DIRECTIVE:
Copy out each line of the material below that holds the string "ยมอน".

- - -

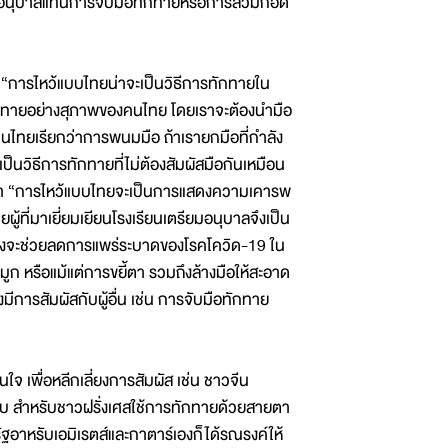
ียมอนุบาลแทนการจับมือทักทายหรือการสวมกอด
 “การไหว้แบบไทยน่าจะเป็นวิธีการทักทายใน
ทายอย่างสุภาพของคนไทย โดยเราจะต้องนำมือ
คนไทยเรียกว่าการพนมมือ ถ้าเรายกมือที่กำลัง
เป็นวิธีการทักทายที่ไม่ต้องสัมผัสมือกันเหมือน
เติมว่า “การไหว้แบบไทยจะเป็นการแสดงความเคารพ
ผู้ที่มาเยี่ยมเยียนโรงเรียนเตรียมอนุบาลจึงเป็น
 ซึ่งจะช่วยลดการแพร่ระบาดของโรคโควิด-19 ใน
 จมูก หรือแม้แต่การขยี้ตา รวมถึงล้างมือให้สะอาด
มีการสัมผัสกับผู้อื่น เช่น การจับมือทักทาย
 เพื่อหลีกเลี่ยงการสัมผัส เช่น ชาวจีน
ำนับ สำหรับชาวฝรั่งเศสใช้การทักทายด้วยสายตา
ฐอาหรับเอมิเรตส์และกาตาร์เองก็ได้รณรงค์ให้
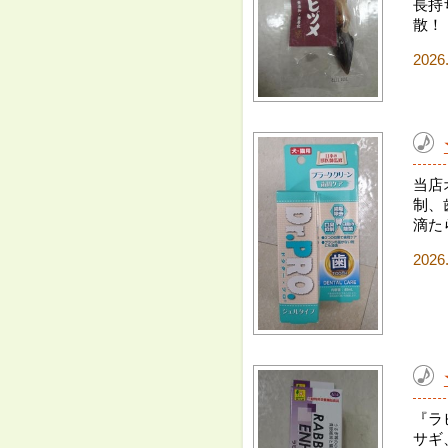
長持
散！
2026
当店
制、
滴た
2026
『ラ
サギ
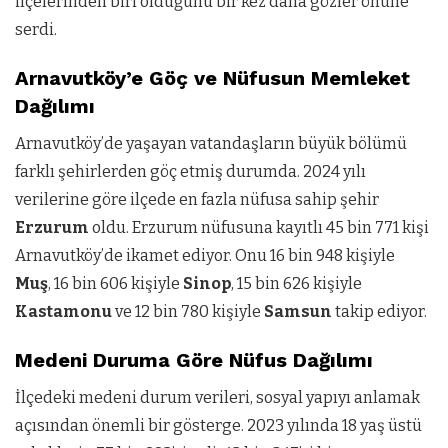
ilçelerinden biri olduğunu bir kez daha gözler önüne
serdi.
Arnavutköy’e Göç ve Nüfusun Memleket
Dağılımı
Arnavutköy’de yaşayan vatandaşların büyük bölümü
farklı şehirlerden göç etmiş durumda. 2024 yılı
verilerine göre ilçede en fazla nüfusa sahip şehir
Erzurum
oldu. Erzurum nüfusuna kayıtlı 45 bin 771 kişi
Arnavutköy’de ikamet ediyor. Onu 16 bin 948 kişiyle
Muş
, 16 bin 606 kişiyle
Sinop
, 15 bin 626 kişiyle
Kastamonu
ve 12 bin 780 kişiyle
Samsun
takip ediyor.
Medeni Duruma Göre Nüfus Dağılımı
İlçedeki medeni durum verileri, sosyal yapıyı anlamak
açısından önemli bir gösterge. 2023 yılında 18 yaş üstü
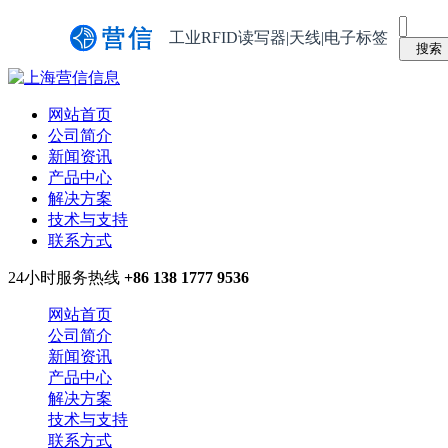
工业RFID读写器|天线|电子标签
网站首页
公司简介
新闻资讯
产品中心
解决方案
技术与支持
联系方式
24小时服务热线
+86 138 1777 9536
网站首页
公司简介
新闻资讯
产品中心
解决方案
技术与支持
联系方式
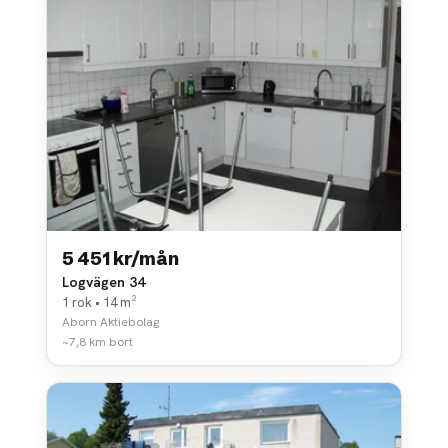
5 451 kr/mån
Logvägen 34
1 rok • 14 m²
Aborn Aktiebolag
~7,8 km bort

- - -

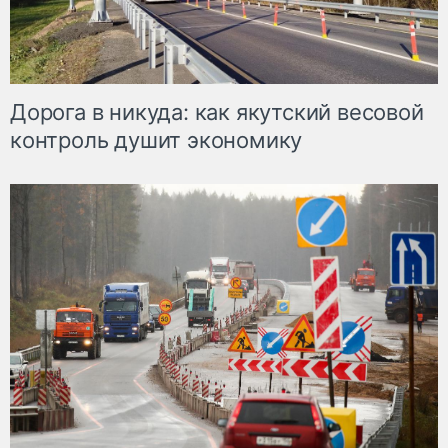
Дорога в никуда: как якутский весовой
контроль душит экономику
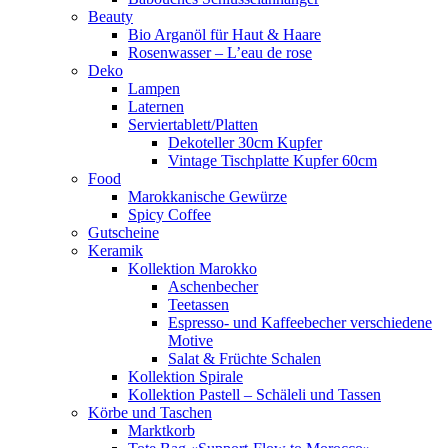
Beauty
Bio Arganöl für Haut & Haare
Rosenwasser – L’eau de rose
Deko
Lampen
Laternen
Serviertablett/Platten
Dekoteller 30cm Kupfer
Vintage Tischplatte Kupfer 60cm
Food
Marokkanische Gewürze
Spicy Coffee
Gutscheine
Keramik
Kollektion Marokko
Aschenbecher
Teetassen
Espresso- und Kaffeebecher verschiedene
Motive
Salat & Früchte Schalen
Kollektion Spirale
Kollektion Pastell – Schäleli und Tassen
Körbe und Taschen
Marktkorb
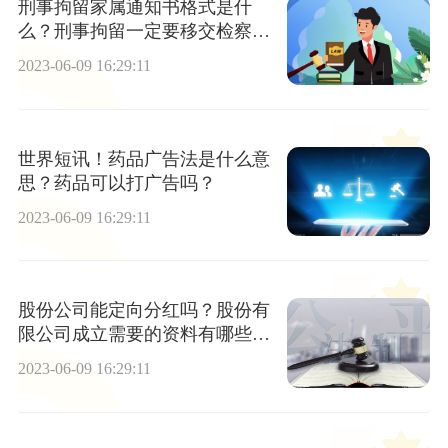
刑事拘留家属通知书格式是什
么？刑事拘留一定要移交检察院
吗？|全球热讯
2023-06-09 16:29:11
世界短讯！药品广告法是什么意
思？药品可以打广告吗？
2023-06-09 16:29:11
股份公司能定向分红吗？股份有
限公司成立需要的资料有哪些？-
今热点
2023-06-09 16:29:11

- - -

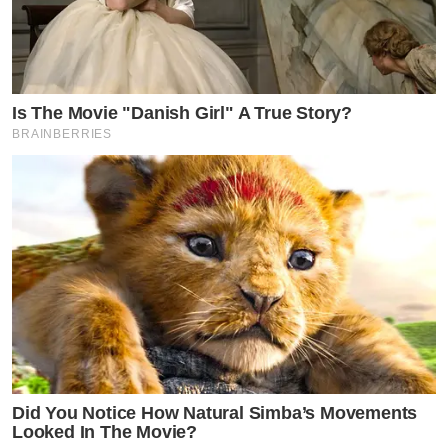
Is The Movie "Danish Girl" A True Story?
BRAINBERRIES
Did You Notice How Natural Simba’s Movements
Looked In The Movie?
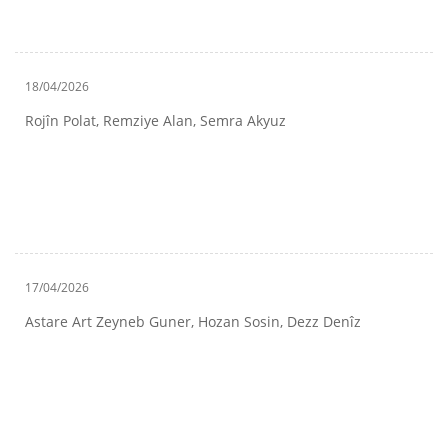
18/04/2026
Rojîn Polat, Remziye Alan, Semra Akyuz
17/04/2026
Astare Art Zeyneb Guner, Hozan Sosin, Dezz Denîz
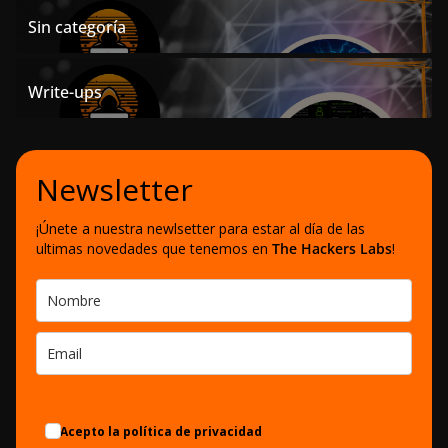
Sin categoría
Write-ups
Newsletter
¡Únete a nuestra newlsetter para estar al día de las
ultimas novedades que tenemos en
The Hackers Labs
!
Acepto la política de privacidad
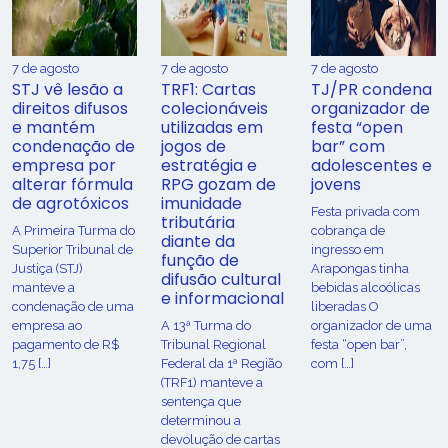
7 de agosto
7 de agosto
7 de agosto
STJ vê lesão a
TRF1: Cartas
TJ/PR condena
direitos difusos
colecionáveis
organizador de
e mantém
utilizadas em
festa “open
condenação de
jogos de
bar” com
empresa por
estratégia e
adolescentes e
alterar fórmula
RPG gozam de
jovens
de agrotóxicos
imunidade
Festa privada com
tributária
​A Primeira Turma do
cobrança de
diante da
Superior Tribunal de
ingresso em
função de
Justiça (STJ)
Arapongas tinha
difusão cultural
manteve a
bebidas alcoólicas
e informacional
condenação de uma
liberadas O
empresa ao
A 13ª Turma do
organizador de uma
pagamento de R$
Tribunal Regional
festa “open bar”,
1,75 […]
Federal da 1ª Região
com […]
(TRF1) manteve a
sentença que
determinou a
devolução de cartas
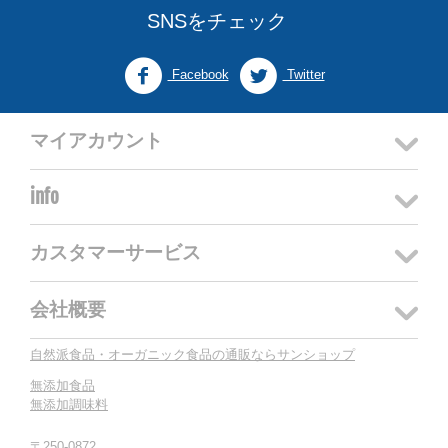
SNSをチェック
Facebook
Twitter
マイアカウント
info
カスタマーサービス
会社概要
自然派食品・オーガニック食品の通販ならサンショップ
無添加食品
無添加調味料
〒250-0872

- - -

ANSWER:
ียมอนุบาลแทนการจับมือทักทายหรือการสวมกอด
ผู้ที่มาเยี่ยมเยียนโรงเรียนเตรียมอนุบาลจึงเป็น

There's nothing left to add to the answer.